There are many incredible women in judo who are setting an example for all judokas. Some of the mothers are registered for to compete at the Grand Prix in Portugal. Nekoda Davis (GBR), Hannah Martin (USA) and Moira De Villiers (NZL). They are all remarkable role models for women in judo and have achieved great success in the sport. In addition to Davis, Martin and De Villiers, there are many recent mothers in judo, such as Kim Polling (NED) and Clarisse Agbegnenou (FRA).
These female judoka are inspiring role models for women in judo and are showing that it is possible to be successful in judo while also being a mother. They are all remarkable athletes and mothers and are setting an example for all judokas.
Nekoda Davis, from Great Britain, is coming back at the highest level in the IJF World Tour. The 2018 World Championships bronze medalist is currently ranked #60 in the world in her weight class U57kg.

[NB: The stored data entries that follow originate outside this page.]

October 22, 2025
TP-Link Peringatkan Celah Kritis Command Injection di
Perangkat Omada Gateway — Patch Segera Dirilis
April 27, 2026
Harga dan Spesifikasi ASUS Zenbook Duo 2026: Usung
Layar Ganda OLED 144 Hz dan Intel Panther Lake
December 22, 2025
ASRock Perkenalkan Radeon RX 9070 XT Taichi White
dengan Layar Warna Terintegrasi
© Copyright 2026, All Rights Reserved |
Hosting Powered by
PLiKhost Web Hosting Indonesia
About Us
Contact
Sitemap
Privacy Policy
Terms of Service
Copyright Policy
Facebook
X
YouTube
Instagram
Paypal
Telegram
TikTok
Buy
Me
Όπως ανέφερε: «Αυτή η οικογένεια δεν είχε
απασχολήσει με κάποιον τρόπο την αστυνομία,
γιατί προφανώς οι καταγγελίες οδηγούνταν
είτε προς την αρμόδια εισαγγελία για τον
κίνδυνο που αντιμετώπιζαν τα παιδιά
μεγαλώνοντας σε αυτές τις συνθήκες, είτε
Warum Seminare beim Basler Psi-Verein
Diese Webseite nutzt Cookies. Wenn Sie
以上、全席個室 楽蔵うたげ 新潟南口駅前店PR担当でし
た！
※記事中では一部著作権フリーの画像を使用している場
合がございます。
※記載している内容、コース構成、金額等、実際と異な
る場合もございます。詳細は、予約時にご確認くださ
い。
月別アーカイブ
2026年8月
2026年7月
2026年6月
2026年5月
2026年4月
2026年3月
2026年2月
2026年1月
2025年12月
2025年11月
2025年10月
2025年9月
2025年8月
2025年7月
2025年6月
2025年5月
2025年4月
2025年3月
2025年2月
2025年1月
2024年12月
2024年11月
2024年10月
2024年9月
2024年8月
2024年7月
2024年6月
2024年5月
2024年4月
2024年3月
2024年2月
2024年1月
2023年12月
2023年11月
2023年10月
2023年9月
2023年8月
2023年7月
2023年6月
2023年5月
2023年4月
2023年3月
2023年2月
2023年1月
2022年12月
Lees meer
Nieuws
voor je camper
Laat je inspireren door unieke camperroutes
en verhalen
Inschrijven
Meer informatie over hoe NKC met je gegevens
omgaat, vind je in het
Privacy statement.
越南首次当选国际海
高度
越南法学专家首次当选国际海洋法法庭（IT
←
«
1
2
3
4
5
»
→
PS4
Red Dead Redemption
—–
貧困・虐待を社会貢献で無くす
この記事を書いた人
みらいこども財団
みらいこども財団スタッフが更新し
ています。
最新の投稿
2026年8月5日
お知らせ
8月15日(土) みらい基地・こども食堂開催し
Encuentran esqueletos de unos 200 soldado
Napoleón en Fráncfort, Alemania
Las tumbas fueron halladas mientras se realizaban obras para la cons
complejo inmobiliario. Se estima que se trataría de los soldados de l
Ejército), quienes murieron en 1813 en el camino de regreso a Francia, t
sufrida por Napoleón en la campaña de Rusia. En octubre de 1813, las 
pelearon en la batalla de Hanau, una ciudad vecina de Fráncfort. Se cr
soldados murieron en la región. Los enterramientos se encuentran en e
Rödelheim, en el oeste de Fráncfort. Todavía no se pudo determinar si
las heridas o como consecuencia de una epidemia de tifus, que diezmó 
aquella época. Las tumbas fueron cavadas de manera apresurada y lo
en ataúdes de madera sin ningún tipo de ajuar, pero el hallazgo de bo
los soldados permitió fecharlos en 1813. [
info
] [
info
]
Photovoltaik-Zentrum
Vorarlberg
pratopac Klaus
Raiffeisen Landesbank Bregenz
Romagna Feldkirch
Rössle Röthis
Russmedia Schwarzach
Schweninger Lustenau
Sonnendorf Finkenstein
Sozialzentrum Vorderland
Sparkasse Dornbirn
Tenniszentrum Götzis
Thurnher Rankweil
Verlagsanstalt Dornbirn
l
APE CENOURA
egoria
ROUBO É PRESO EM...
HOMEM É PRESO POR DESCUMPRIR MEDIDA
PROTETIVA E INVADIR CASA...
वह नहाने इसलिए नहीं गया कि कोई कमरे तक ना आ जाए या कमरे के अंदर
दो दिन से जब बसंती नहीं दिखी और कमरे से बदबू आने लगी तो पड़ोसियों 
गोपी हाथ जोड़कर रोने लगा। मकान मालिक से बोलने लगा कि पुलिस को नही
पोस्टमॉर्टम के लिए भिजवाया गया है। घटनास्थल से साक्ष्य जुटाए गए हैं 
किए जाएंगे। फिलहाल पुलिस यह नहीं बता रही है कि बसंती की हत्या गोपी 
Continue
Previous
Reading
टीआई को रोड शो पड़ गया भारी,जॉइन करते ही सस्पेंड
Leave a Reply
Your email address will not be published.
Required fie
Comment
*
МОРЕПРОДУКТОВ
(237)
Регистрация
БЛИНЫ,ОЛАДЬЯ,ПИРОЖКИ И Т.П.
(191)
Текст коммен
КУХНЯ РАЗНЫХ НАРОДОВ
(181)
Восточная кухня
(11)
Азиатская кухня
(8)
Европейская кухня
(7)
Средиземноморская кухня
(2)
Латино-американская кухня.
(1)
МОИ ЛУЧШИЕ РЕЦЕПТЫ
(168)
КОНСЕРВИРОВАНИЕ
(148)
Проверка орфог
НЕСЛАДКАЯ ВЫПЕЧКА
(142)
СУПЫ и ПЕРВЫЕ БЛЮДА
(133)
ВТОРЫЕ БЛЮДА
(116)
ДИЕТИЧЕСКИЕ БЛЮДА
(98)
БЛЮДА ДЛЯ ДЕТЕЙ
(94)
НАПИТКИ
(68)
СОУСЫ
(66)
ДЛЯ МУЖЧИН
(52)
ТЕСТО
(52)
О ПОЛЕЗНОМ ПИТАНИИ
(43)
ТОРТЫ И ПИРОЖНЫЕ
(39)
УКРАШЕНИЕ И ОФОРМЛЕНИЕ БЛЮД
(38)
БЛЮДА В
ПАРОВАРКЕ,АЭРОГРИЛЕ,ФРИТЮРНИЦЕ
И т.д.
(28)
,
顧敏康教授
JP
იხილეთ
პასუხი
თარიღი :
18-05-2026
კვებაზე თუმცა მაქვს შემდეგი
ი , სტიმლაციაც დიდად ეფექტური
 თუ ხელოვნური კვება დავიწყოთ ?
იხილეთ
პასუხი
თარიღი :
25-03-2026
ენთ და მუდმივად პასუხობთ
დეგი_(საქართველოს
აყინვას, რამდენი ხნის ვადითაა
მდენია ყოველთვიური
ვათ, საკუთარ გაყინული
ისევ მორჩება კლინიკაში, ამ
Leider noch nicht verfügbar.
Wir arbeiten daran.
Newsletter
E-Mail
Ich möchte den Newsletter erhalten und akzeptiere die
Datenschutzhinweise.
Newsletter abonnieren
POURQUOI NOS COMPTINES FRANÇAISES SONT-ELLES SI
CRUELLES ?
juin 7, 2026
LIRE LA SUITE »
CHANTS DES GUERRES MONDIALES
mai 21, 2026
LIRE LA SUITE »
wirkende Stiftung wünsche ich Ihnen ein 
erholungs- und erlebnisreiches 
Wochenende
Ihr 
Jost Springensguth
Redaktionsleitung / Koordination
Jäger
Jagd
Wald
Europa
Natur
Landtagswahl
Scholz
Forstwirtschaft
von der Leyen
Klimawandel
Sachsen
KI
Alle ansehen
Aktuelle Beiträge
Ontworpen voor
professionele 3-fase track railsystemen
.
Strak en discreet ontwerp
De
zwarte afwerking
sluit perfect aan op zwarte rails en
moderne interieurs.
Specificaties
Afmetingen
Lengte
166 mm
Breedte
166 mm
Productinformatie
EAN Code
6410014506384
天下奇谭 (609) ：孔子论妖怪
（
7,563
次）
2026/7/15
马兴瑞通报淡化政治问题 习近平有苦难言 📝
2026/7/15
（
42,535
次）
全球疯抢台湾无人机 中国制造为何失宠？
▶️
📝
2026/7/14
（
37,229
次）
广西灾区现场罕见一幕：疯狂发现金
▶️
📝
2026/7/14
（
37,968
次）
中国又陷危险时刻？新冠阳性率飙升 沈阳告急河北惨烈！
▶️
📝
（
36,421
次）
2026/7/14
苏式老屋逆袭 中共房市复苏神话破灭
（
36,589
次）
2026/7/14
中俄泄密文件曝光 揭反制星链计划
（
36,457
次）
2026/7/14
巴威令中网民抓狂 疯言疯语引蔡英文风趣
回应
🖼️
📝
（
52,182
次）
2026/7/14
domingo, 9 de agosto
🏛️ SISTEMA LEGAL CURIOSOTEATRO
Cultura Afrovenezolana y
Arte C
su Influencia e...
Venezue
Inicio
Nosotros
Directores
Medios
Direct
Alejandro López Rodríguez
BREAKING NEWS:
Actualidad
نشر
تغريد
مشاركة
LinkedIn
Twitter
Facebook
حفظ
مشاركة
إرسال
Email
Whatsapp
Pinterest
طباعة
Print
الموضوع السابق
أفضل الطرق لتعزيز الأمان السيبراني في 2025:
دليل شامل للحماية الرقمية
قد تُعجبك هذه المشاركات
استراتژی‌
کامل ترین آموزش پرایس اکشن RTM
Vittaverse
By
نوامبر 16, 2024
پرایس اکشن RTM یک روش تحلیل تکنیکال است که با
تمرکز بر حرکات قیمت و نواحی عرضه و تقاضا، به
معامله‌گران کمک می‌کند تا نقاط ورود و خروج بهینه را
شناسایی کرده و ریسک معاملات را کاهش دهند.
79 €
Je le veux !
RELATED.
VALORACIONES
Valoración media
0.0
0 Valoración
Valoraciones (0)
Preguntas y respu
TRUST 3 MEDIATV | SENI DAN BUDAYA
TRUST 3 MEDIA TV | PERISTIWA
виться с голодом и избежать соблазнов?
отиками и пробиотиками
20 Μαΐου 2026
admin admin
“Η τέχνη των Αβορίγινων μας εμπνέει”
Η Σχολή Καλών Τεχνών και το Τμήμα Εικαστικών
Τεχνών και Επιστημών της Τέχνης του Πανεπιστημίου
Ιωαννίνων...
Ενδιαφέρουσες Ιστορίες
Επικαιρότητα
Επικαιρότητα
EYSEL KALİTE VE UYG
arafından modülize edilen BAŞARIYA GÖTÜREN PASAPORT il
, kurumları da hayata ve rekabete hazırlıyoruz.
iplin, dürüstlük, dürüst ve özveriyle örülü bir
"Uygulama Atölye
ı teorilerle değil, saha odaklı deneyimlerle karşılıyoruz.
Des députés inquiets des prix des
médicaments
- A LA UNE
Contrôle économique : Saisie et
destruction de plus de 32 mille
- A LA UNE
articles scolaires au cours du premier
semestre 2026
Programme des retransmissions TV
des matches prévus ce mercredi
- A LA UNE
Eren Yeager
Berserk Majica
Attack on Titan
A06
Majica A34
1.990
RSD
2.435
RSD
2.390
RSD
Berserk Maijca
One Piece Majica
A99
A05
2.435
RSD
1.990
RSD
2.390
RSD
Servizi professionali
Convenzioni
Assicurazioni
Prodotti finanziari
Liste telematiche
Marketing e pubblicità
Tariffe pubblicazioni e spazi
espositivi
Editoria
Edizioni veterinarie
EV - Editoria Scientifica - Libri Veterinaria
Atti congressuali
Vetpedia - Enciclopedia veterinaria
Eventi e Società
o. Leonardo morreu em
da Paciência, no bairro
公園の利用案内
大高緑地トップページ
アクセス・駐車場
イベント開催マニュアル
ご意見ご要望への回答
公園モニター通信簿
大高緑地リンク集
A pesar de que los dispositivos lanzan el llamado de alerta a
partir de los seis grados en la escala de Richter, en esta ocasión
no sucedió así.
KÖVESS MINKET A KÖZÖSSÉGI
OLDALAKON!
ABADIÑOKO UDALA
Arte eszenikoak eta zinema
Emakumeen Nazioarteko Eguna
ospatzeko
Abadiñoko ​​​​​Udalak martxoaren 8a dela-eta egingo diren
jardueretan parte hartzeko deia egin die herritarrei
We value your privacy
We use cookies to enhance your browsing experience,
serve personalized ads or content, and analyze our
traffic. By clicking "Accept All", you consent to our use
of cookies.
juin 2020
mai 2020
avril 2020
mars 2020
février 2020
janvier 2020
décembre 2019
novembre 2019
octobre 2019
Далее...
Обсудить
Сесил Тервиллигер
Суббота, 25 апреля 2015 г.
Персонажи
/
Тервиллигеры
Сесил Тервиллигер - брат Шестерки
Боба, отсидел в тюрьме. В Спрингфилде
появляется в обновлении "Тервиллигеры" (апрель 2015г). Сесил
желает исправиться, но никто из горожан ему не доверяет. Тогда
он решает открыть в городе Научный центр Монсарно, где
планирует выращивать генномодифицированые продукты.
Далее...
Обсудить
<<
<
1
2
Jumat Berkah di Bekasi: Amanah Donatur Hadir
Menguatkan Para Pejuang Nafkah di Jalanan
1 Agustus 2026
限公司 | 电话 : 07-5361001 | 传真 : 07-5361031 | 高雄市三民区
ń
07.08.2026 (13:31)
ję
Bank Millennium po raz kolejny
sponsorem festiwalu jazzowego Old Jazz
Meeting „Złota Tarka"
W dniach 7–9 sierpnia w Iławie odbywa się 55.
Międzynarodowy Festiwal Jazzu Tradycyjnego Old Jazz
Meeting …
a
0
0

Davis believes that being a mother has made her a better judoka, as it has made her more patient and resilient.
Hannah Martin, from the United States, is a two-time Pan American Games gold medalist and a three-time US Open champion lives in Denmark. She also had her daughter while competing at an elite level. Martin believes that being a mother has made her more focused and determined in her judo career.
Moira De Villiers, from New Zealand, is a two-time Commonwealth Games gold medalist and a three-time Oceania Championships gold medalist. De Villiers believes that being a mother has given her the strength and courage to take risks and try new techniques. She also believes that being a mother has made her more patient and understanding on the mat.
Many whom have tried to come back haven’t made it and others have made the decision to retire early in order to start a family, without considering the possibility of a return to play.
Double Olympic Champion Clarisse Agbegnenou: It’s really hard to come back after having a baby as our time-management is so different. I’m breast-feeding still so I have to go to the main things only; there’s no extra time for early or late extra training, for now. I have to skip some things but not forever. My body has felt pretty okay. I don’t have enough time and to rest and recoup all my energy.“ She laughed, “I can’t have those long massages now, it’s a part of the deal.”
Davis: “Being a parent makes you better at your job. My Ryia is first and something else will always be the thing that has to give. It’s not about training harder but more intelligently. I’m not wasting any single minute of time. My time with her will be quality time!”